Sparse variational GP: do we need to provide entire dataset at initialization?

hidoiame · July 4, 2021, 8:21pm

Hi, I’m new to this forum. While trying to use Sparse variational GP (and later on Deep GP) with Pyro, I had some questions. Would appreciate if somebody can help!

I’m working with large datasets that cannot be loaded into memory, so I am using the mini-batch training by following examples from here Inferences for Deep Gaussian Process models in Pyro | fehiepsi's blog. However, the GP API in Pyro still requires X and y for model initialization, where X and y are the feature and label of the entire dataset. I looked into the code, it seems X and y are being used for “conditional” https://docs.pyro.ai/en/0.3.1/_modules/pyro/contrib/gp/models/vsgp.html.

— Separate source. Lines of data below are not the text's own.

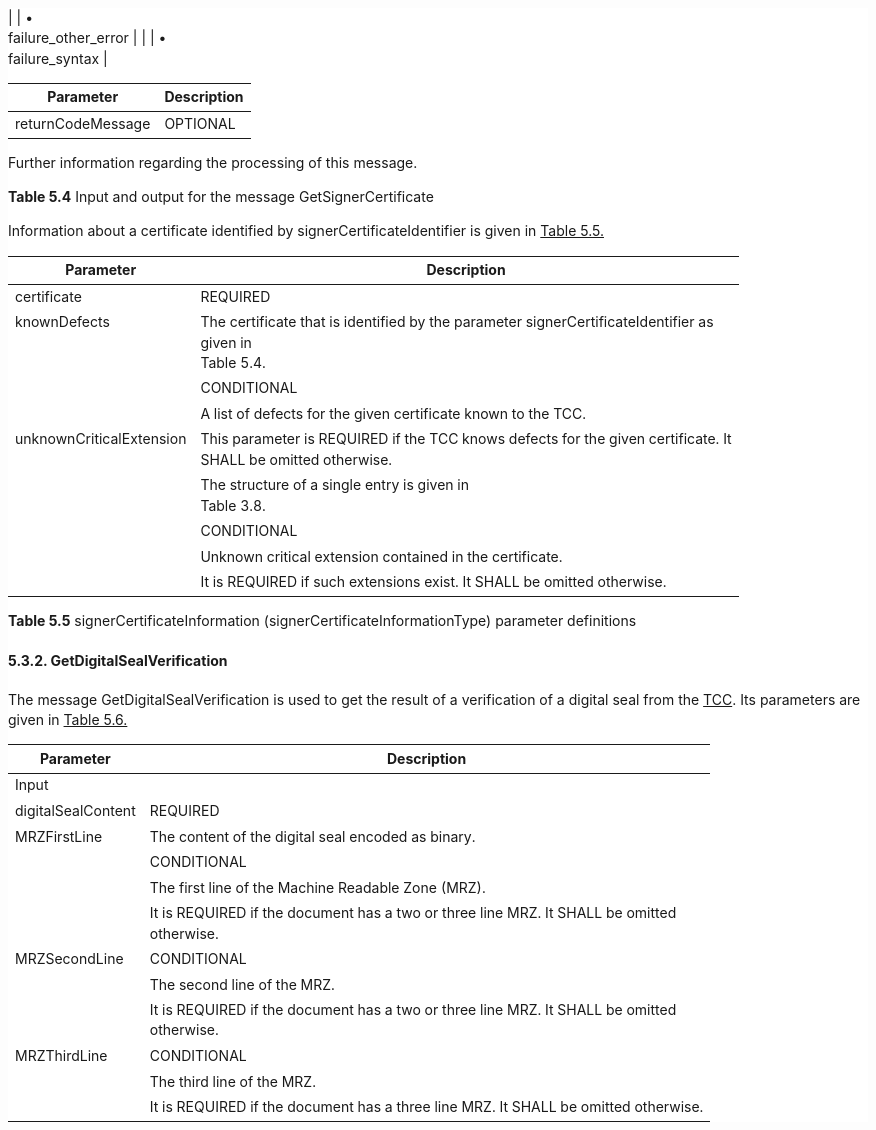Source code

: |                              | •<br>failure_other_error                                                              |
|                              | •<br>failure_syntax                                                                   |

| Parameter         | Description |
|-------------------|-------------|
| returnCodeMessage | OPTIONAL    |

Further information regarding the processing of this message.

**Table 5.4** Input and output for the message GetSignerCertificate

Information about a certificate identified by signerCertificateIdentifier is given in [Table 5.5.](#page-24-1)

<span id="page-24-1"></span>

| Parameter                | Description                                                                                                      |
|--------------------------|------------------------------------------------------------------------------------------------------------------|
| certificate              | REQUIRED                                                                                                         |
| knownDefects             | The certificate that is identified by the parameter signerCertificateIdentifier as<br>given in<br>Table 5.4.     |
|                          | CONDITIONAL                                                                                                      |
|                          | A list of defects for the given certificate known to the TCC.                                                    |
| unknownCriticalExtension | This parameter is REQUIRED if the TCC knows defects for the given certificate. It<br>SHALL be omitted otherwise. |
|                          | The structure of a single entry is given in<br>Table 3.8.                                                        |
|                          | CONDITIONAL                                                                                                      |
|                          | Unknown critical extension contained in the certificate.                                                         |
|                          | It is REQUIRED if such extensions exist. It SHALL be omitted otherwise.                                          |

**Table 5.5** signerCertificateInformation (signerCertificateInformationType) parameter definitions

#### <span id="page-24-0"></span>5.3.2. GetDigitalSealVerification

The message GetDigitalSealVerification is used to get the result of a verification of a digital seal from the [TCC](#page-61-1). Its parameters are given in [Table 5.6.](#page-24-2)

<span id="page-24-2"></span>

| Parameter               | Description                                                                                   |
|-------------------------|-----------------------------------------------------------------------------------------------|
| Input                   |                                                                                               |
| digitalSealContent      | REQUIRED                                                                                      |
| MRZFirstLine            | The content of the digital seal encoded as binary.                                            |
|                         | CONDITIONAL                                                                                   |
|                         | The first line of the Machine Readable Zone (MRZ).                                            |
|                         | It is REQUIRED if the document has a two or three line MRZ. It SHALL be omitted<br>otherwise. |
| MRZSecondLine           | CONDITIONAL                                                                                   |
|                         | The second line of the MRZ.                                                                   |
|                         | It is REQUIRED if the document has a two or three line MRZ. It SHALL be omitted<br>otherwise. |
| MRZThirdLine            | CONDITIONAL                                                                                   |
|                         | The third line of the MRZ.                                                                    |
|                         | It is REQUIRED if the document has a three line MRZ. It SHALL be omitted otherwise.           |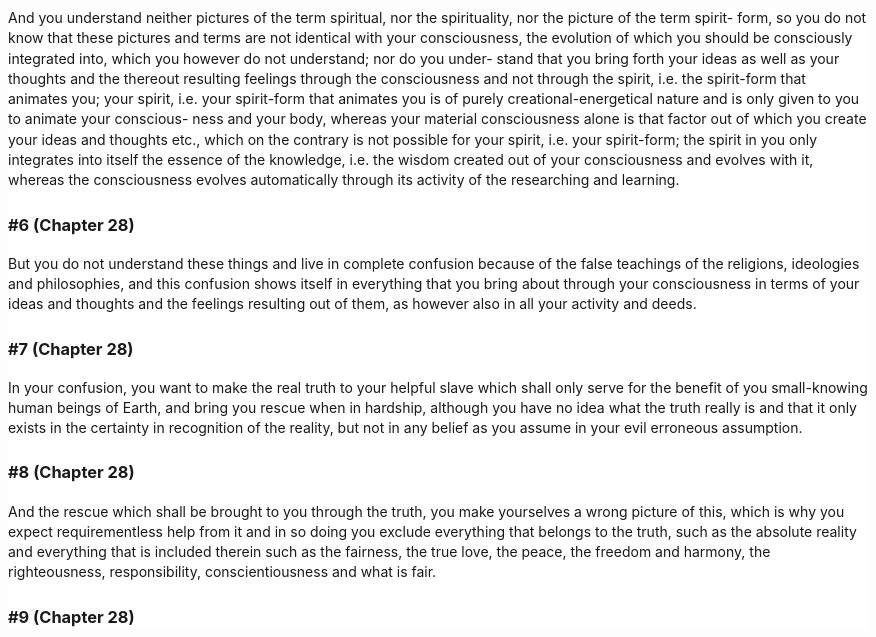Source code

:  And you understand neither pictures of the term spiritual, nor the spirituality, nor the picture of the term spirit- form, so you do not know that these pictures and terms are not identical with your consciousness, the evolution
of which you should be consciously integrated into, which you however do not understand; nor do you under-
stand that you bring forth your ideas as well as your thoughts and the thereout resulting feelings through the
consciousness and not through the spirit, i.e. the spirit-form that animates you; your spirit, i.e. your spirit-form
that animates you is of purely creational-energetical nature and is only given to you to animate your conscious-
ness and your body, whereas your material consciousness alone is that factor out of which you create your ideas
and thoughts etc., which on the contrary is not possible for your spirit, i.e. your spirit-form; the spirit in you only
integrates into itself the essence of the knowledge, i.e. the wisdom created out of your consciousness and evolves
with it, whereas the consciousness evolves automatically through its activity of the researching and learning.

### #6 (Chapter 28)

 But you do not understand these things and live in complete confusion because of the false teachings of the
 religions, ideologies and philosophies, and this confusion shows itself in everything that you bring about
 through your consciousness in terms of your ideas and thoughts and the feelings resulting out of them, as
 however also in all your activity and deeds.

### #7 (Chapter 28)

 In your confusion, you want to make the real truth to your helpful slave which shall only serve for the benefit
 of you small-knowing human beings of Earth, and bring you rescue when in hardship, although you have no
 idea what the truth really is and that it only exists in the certainty in recognition of the reality, but not in any
 belief as you assume in your evil erroneous assumption.

### #8 (Chapter 28)

 And the rescue which shall be brought to you through the truth, you make yourselves a wrong picture of this,
 which is why you expect requirementless help from it and in so doing you exclude everything that belongs to
 the truth, such as the absolute reality and everything that is included therein such as the fairness, the true love,
 the peace, the freedom and harmony, the righteousness, responsibility, conscientiousness and what is fair.

### #9 (Chapter 28)
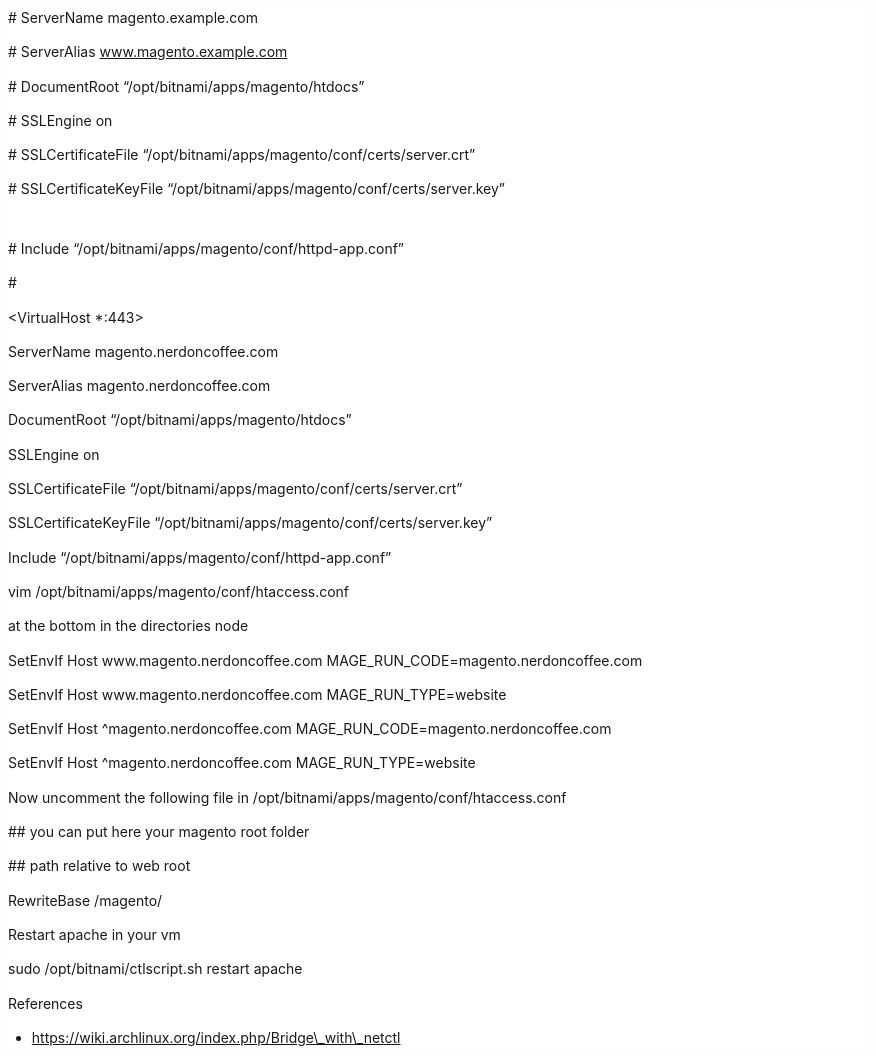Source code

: \# ServerName magento.example.com
  
\# ServerAlias www.magento.example.com
  
\# DocumentRoot &#8220;/opt/bitnami/apps/magento/htdocs&#8221;
  
\# SSLEngine on
  
\# SSLCertificateFile &#8220;/opt/bitnami/apps/magento/conf/certs/server.crt&#8221;
  
\# SSLCertificateKeyFile &#8220;/opt/bitnami/apps/magento/conf/certs/server.key&#8221;
  
#
  
\# Include &#8220;/opt/bitnami/apps/magento/conf/httpd-app.conf&#8221;
  
#</VirtualHost>

<VirtualHost *:443>
      
ServerName magento.nerdoncoffee.com
      
ServerAlias magento.nerdoncoffee.com
      
DocumentRoot &#8220;/opt/bitnami/apps/magento/htdocs&#8221;
      
SSLEngine on
      
SSLCertificateFile &#8220;/opt/bitnami/apps/magento/conf/certs/server.crt&#8221;
      
SSLCertificateKeyFile &#8220;/opt/bitnami/apps/magento/conf/certs/server.key&#8221;

Include &#8220;/opt/bitnami/apps/magento/conf/httpd-app.conf&#8221;
  
</VirtualHost>

vim /opt/bitnami/apps/magento/conf/htaccess.conf
  
at the bottom in the directories node
  
SetEnvIf Host www\.magento.nerdoncoffee\.com MAGE\_RUN\_CODE=magento.nerdoncoffee.com
  
SetEnvIf Host www\.magento.nerdoncoffee\.com MAGE\_RUN\_TYPE=website
  
SetEnvIf Host ^magento.nerdoncoffee\.com MAGE\_RUN\_CODE=magento.nerdoncoffee.com
  
SetEnvIf Host ^magento.nerdoncoffee\.com MAGE\_RUN\_TYPE=website

Now uncomment the following file in /opt/bitnami/apps/magento/conf/htaccess.conf 

\## you can put here your magento root folder
  
\## path relative to web root

RewriteBase /magento/

Restart apache in your vm
  
sudo /opt/bitnami/ctlscript.sh restart apache

References
  
* https://wiki.archlinux.org/index.php/Bridge\_with\_netctl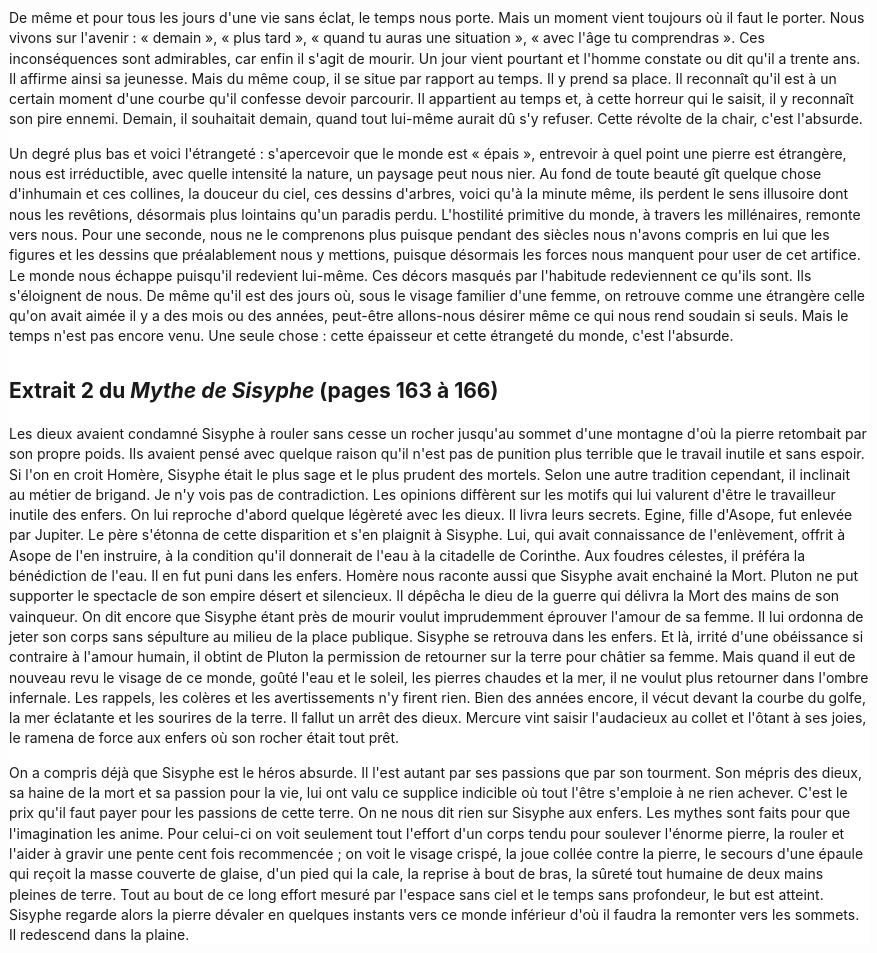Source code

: De même et pour tous les jours d'une vie sans éclat, le temps nous porte. Mais un moment vient toujours où il faut le porter. Nous vivons sur l'avenir : « demain », « plus tard », « quand tu auras une situation », « avec l'âge tu comprendras ». Ces inconséquences sont admirables, car enfin il s'agit de mourir. Un jour vient pourtant et l'homme constate ou dit qu'il a trente ans. Il affirme ainsi sa jeunesse. Mais du même coup, il se situe par rapport au temps. Il y prend sa place. Il reconnaît qu'il est à un certain moment d'une courbe qu'il confesse devoir parcourir. Il appartient au temps et, à cette horreur qui le saisit, il y reconnaît son pire ennemi. Demain, il souhaitait demain, quand tout lui-même aurait dû s'y refuser. Cette révolte de la chair, c'est l'absurde.

Un degré plus bas et voici l'étrangeté : s'apercevoir que le monde est « épais », entrevoir à quel point une pierre est étrangère, nous est irréductible, avec quelle intensité la nature, un paysage peut nous nier. Au fond de toute beauté gît quelque chose d'inhumain et ces collines, la douceur du ciel, ces dessins d'arbres, voici qu'à la minute même, ils perdent le sens illusoire dont nous les revêtions, désormais plus lointains qu'un paradis perdu. L'hostilité primitive du monde, à travers les millénaires, remonte vers nous. Pour une seconde, nous ne le comprenons plus puisque pendant des siècles nous n'avons compris en lui que les figures et les dessins que préalablement nous y mettions, puisque désormais les forces nous manquent pour user de cet artifice. Le monde nous échappe puisqu'il redevient lui-même. Ces décors masqués par l'habitude redeviennent ce qu'ils sont. Ils s'éloignent de nous. De même qu'il est des jours où, sous le visage familier d'une femme, on retrouve comme une étrangère celle qu'on avait aimée il y a des mois ou des années, peut-être allons-nous désirer même ce qui nous rend soudain si seuls. Mais le temps n'est pas encore venu. Une seule chose : cette épaisseur et cette étrangeté du monde, c'est l'absurde.

## Extrait 2 du *Mythe de Sisyphe* (pages 163 à 166)
Les dieux avaient condamné Sisyphe à rouler sans cesse un rocher jusqu'au sommet d'une montagne d'où la pierre retombait par son propre poids. Ils avaient pensé avec quelque raison qu'il n'est pas de punition plus terrible que le travail inutile et sans espoir.
Si l'on en croit Homère, Sisyphe était le plus sage et le plus prudent des mortels. Selon une autre tradition cependant, il inclinait au métier de brigand. Je n'y vois pas de contradiction. Les opinions diffèrent sur les motifs qui lui valurent d'être le travailleur inutile des enfers. On lui reproche d'abord quelque légèreté avec les dieux. Il livra leurs secrets. Egine, fille d'Asope, fut enlevée par Jupiter. Le père s'étonna de cette disparition et s'en plaignit à Sisyphe. Lui, qui avait connaissance de l'enlèvement, offrit à Asope de l'en instruire, à la condition qu'il donnerait de l'eau à la citadelle de Corinthe. Aux foudres célestes, il préféra la bénédiction de l'eau. Il en fut puni dans les enfers. Homère nous raconte aussi que Sisyphe avait enchainé la Mort. Pluton ne put supporter le spectacle de son empire désert et silencieux. Il dépêcha le dieu de la guerre qui délivra la Mort des mains de son vainqueur.
On dit encore que Sisyphe étant près de mourir voulut imprudemment éprouver l'amour de sa femme. Il lui ordonna de jeter son corps sans sépulture au milieu de la place publique. Sisyphe se retrouva dans les enfers. Et là, irrité d'une obéissance si contraire à l'amour humain, il obtint de Pluton la permission de retourner sur la terre pour châtier sa femme. Mais quand il eut de nouveau revu le visage de ce monde, goûté l'eau et le soleil, les pierres chaudes et la mer, il ne voulut plus retourner dans l'ombre infernale. Les rappels, les colères et les avertissements n'y firent rien. Bien des années encore, il vécut devant la courbe du golfe, la mer éclatante et les sourires de la terre. Il fallut un arrêt des dieux. Mercure vint saisir l'audacieux au collet et l'ôtant à ses joies, le ramena de force aux enfers où son rocher était tout prêt.

On a compris déjà que Sisyphe est le héros absurde. Il l'est autant par ses passions que par son tourment. Son mépris des dieux, sa haine de la mort et sa passion pour la vie, lui ont valu ce supplice indicible où tout l'être s'emploie à ne rien achever. C'est le prix qu'il faut payer pour les passions de cette terre. On ne nous dit rien sur Sisyphe aux enfers. Les mythes sont faits pour que l'imagination les anime. Pour celui-ci on voit seulement tout l'effort d'un corps tendu pour soulever l'énorme pierre, la rouler et l'aider à gravir une pente cent fois recommencée ; on voit le visage crispé, la joue collée contre la pierre, le secours d'une épaule qui reçoit la masse couverte de glaise, d'un pied qui la cale, la reprise à bout de bras, la sûreté tout humaine de deux mains pleines de terre. Tout au bout de ce long effort mesuré par l'espace sans ciel et le temps sans profondeur, le but est atteint. Sisyphe regarde alors la pierre dévaler en quelques instants vers ce monde inférieur d'où il faudra la remonter vers les sommets. Il redescend dans la plaine.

I was wondering if the initial X and y we provide matter? Can we simply provide some dummy X and y and just later set data in each mini-batch training epoch? What are the recommended practices? Thank you in advance.

fehiepsi · July 4, 2021, 9:52pm

It is unnecessary to provide the entire dataset. You can use some dummy input like in deep kernel learning example.

martinjankowiak · July 4, 2021, 9:53pm

i don’t think you need to provide them so long as you provide num_data

in practice it’s usually a good idea to initialize the inducing point locations Xu using k-means on the training data X (or in your case likely a random subset of X)